Listed records START
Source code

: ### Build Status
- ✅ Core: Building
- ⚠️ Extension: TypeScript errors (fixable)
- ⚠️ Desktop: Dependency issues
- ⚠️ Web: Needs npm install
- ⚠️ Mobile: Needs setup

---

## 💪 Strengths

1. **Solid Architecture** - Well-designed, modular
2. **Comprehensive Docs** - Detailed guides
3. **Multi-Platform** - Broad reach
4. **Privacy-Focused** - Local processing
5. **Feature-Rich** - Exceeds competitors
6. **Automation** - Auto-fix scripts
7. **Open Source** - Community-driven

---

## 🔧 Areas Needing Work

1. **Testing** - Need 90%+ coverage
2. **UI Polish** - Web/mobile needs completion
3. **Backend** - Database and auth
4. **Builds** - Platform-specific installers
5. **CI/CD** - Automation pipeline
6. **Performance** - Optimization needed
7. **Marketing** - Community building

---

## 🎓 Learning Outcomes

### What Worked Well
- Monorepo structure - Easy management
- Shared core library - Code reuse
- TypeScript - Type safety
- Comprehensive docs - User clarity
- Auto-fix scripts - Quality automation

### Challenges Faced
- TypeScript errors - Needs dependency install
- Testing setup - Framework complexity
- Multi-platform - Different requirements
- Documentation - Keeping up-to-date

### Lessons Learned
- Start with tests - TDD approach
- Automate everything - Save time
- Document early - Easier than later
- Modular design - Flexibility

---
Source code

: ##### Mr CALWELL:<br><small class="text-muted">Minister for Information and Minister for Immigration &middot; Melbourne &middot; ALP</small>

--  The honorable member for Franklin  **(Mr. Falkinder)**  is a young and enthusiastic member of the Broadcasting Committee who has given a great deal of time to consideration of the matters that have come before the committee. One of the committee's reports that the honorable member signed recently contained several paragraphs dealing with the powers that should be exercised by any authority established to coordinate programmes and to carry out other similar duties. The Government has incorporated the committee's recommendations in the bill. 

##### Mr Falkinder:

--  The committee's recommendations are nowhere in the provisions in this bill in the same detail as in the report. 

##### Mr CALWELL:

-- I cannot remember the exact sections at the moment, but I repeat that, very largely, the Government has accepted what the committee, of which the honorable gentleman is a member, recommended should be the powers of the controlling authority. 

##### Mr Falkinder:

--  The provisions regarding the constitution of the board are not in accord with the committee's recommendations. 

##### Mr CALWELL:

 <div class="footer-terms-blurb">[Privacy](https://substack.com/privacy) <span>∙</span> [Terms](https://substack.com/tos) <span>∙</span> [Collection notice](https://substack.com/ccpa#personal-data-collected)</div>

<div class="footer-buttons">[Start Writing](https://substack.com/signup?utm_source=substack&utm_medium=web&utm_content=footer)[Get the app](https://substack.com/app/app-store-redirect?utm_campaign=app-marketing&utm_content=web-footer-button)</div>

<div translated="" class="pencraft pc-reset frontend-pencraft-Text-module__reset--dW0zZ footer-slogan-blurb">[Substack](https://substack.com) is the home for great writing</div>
Listed records END
Exercise objective: Scan the material for the word "Community". Return every line where it is found.

Solution to this exercise:
7. **Open Source** - Community-driven
7. **Marketing** - Community building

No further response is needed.